Colaborador na busca a guerrilheiros foi identificado entre os que acompanhavam depoimentos prestados à Comissão de Anistia

Para Sezostrys da Costa, da Associação dos Torturados, presença de mateiro é "clara tentativa de intimidação" aos que pedem indenização

SERGIO TORRES
ENVIADO ESPECIAL A SÃO DOMINGOS DO ARAGUAIA (PA)

A audiência da Comissão de Anistia do Ministério da Justiça foi acompanhada ontem, em São Domingos do Araguaia (a cerca de 540 km de Belém), por ao menos dois homens identificados por moradores da região como envolvidos com militares que, na primeira metade dos anos 70, combateram na área a guerrilha rural do PC do B.
Um deles foi reconhecido como o mateiro José Maria, de apelido Catingueiro, apontado como colaborador do Exército na busca aos guerrilheiros.
Para o vice-presidente da Associação dos Torturados do Araguaia, Sezostrys da Costa, a presença de Catingueiro no lugar em que a Comissão de Anistia tomava depoimentos representa "clara tentativa de intimidação" daqueles que reivindicam indenização.
A professora Edna Rodrigues de Souza, 57, afirmou ter se atemorizado ao ver no local o homem que ajudou os militares a localizá-la. "Fui presa 90 dias, torturada, estuprada por um monte de urubu, bicho-monstro, porque era amiga dos "paulistas" [como os guerrilheiros eram chamados]. Vim aqui contar minha história e dou de frente com o Catingueiro. Vou embora daqui", afirmou ela.
O presidente Paulo Abrão Júnior, sete conselheiros e funcionários da comissão estiveram no município para interrogar os habitantes que entraram com pedido de indenização por supostas perseguições e maus-tratos sofridos durante a passagem dos militares pelo Araguaia, que abrange o sudeste paraense, o norte de Tocantins e o sul do Maranhão.
Pelo menos 300 moradores das cidades que formam a região, cortada pelos rios Araguaia e Tocantins estiveram no sítio, na área central de São Domingos, em que a comissão foi alojada. Assim que chegaram ao local, muitos reconheceram Catingueiro.
Camponês à época, Catingueiro aliou-se, no relato dos moradores, ao oficial Sebastião Rodrigues de Moura, o Curió, o mais conhecidos dos militares do Exército engajados no combate à guerrilha.
Na primeira visita da Comissão de Anistia a São Domingos do Araguaia, em setembro do ano passado, Catingueiro já esteve presente, segundo relatos à conselheira Roberta Baggio.
"As pessoas estavam tão assustadas que perguntavam: "mas é para contar tudo mesmo?". Nós dizíamos que sim, e elas insistiam: "mas o pessoal do Curió está aí'", disse ela.
O presidente da Comissão de Anistia afirmou que não poderia impedir a circulação de pessoas no sítio, cujos portões ficaram abertos, mas que se hoje, final do encontro, notar que os depoentes estão sendo pressionados, pedirá ação da polícia.
"As pessoas costumam falar que até hoje são ameaçadas para não revelar o que sabem.
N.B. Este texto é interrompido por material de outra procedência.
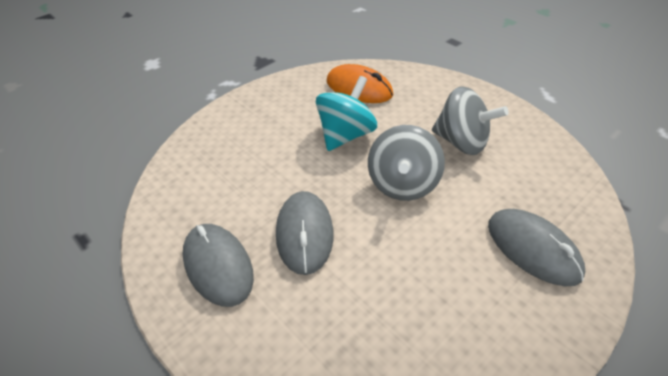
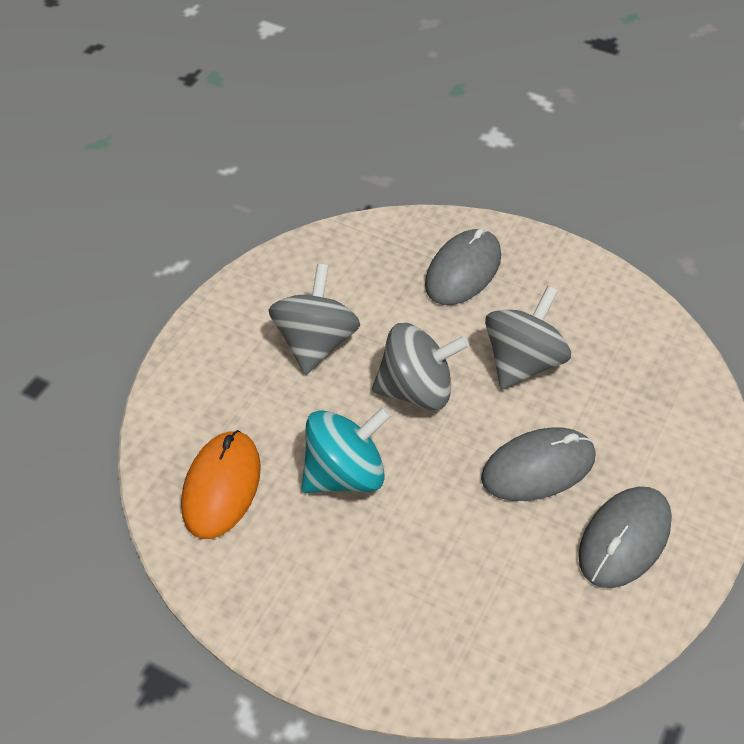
camera: 110 degrees left, 5 degrees up
turquoise spinning top [316,76,377,151] -> turquoise spinning top turned 135 degrees clockwise [302,407,392,493]
none -> grey spinning top [485,286,571,390]

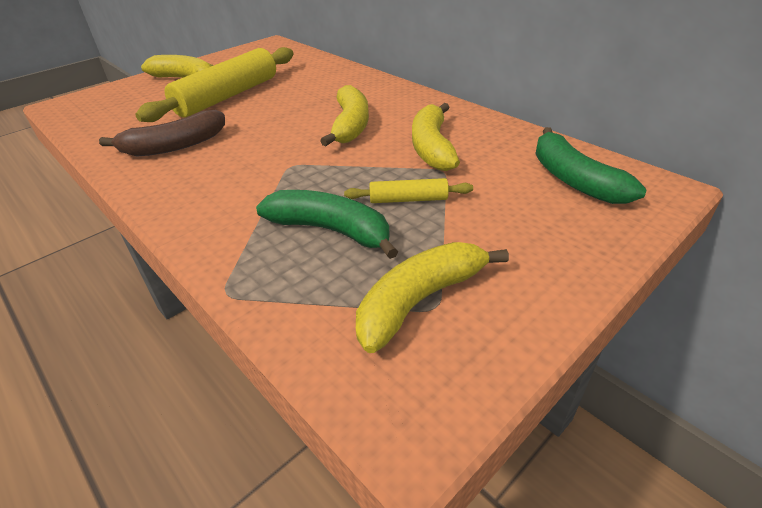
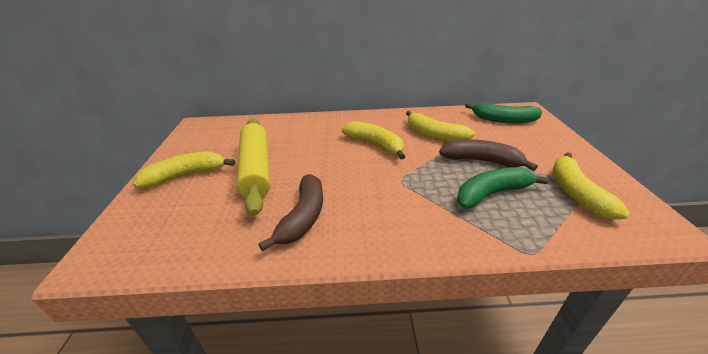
camera: 50 degrees left, 5 degrees down
yellow rolling pin [344,178,473,203] -> brown banana [439,139,538,171]

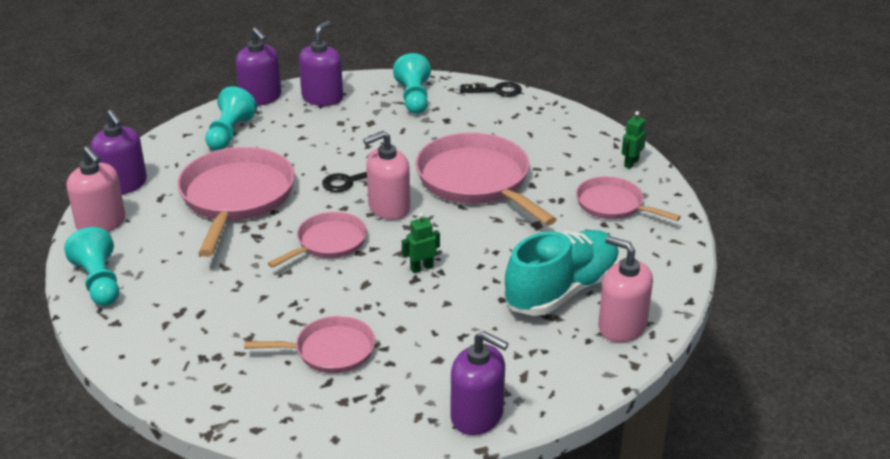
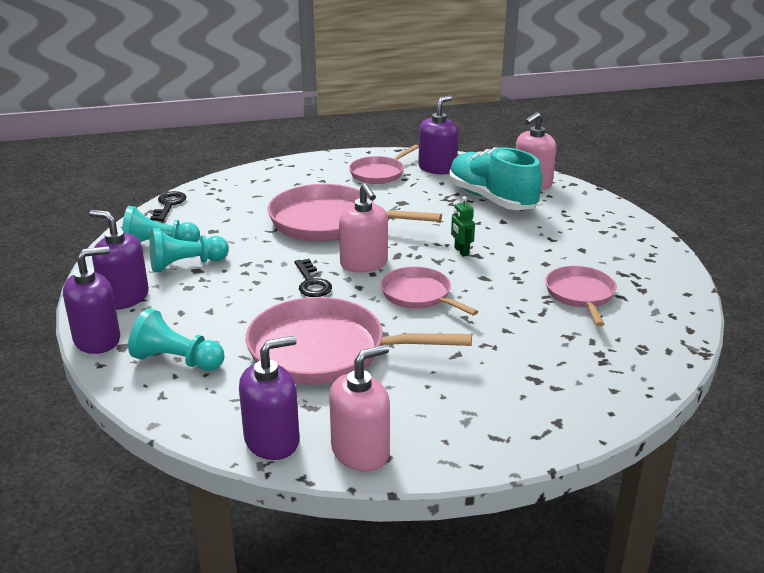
camera: 85 degrees left, 5 degrees down
turquoise pawn [64,227,119,306] -> turquoise pawn moved to [150,228,229,272]
pink pan [415,132,557,226] -> pink pan turned 45 degrees clockwise [268,184,442,241]
purple soap dispenser [451,331,509,435] -> purple soap dispenser moved to [418,96,458,174]
green robot [622,111,646,169] -> none

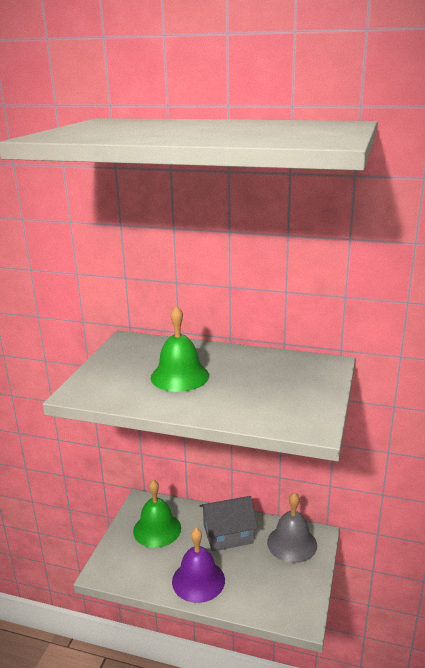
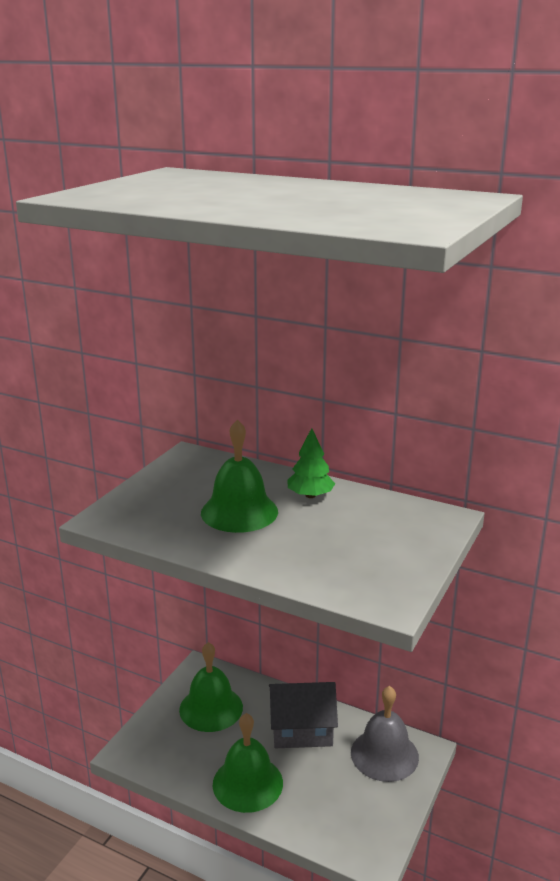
camera: 10 degrees right, 0 degrees up
purple bell [172,528,225,603] -> green bell [213,713,283,813]
none -> green tree [288,428,335,498]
Se recebermos denúncias de constrangimentos, vou denunciar o fato às autoridades policiais locais", disse Abrão Júnior.

Desaparecidos
Depois da repressão, Curió, então major, permaneceu no Pará. Empregou Catingueiro e anos depois fundou a cidade de Curionópolis, ao sul de Marabá, principal centro urbano do Araguaia. Catingueiro mora hoje em Curionópolis e ainda trabalha com o chefe, conforme os moradores.
Prefeito de Curionópolis até o início deste ano, quando foi cassado pelo TSE (Tribunal Superior Eleitoral) sob a acusação de compra de votos na última campanha eleitoral, Curió não quis dar entrevista à Folha. Por telefone, disse que não falaria nada sobre o Araguaia.
À abordagem da Folha no sítio, Catingueiro se afastou, assim como os dois homens que o acompanhavam. Não respondeu ao pedido de entrevista. Um de seus companheiros também teria sido guia do Exército nos deslocamentos pela selva amazônica, reduto dos guerrilheiros.